- _SUPPLIED DATA_:
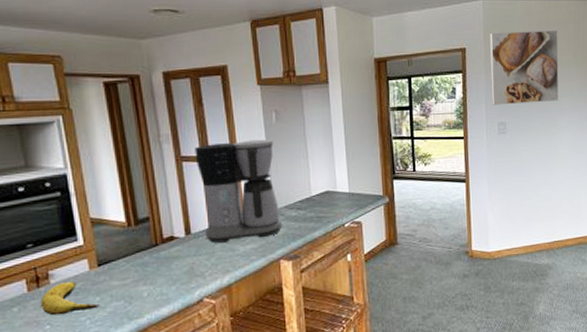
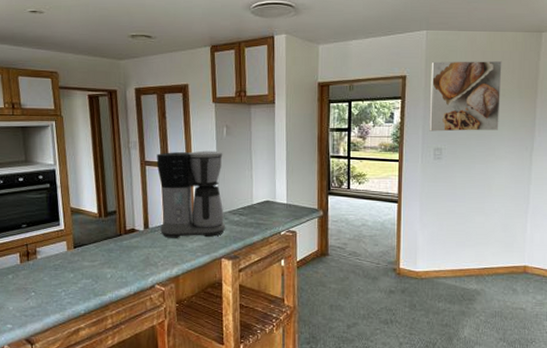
banana: present [41,282,100,316] -> none [29,259,73,285]

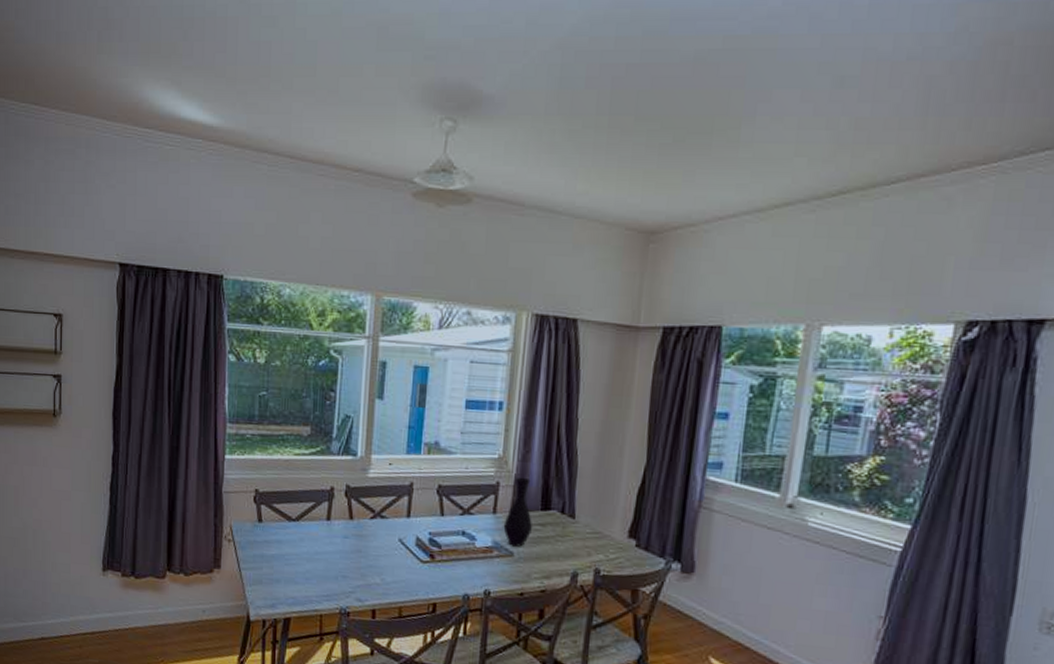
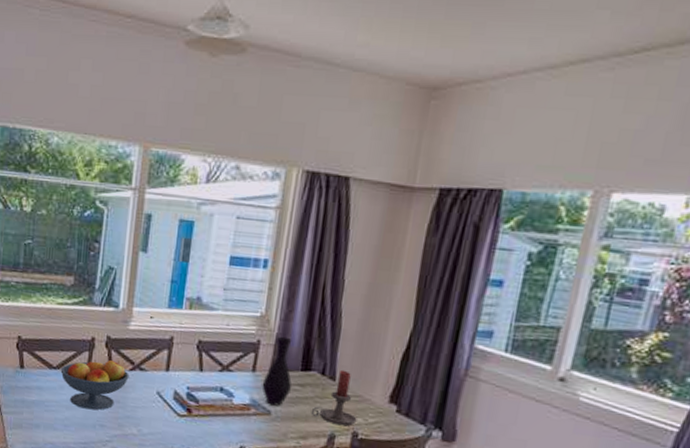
fruit bowl: none [300,508,370,561] -> present [60,359,129,410]
candle holder: none [552,507,598,563] -> present [310,369,357,426]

- _EXERCISE DIRECTIONS_: Skipping the images, write out the whole listing exactly.

- _RESPONSE TO THE EXERCISE_:
banana: present [41,282,100,316] -> none [29,259,73,285]

fruit bowl: none [300,508,370,561] -> present [60,359,129,410]
candle holder: none [552,507,598,563] -> present [310,369,357,426]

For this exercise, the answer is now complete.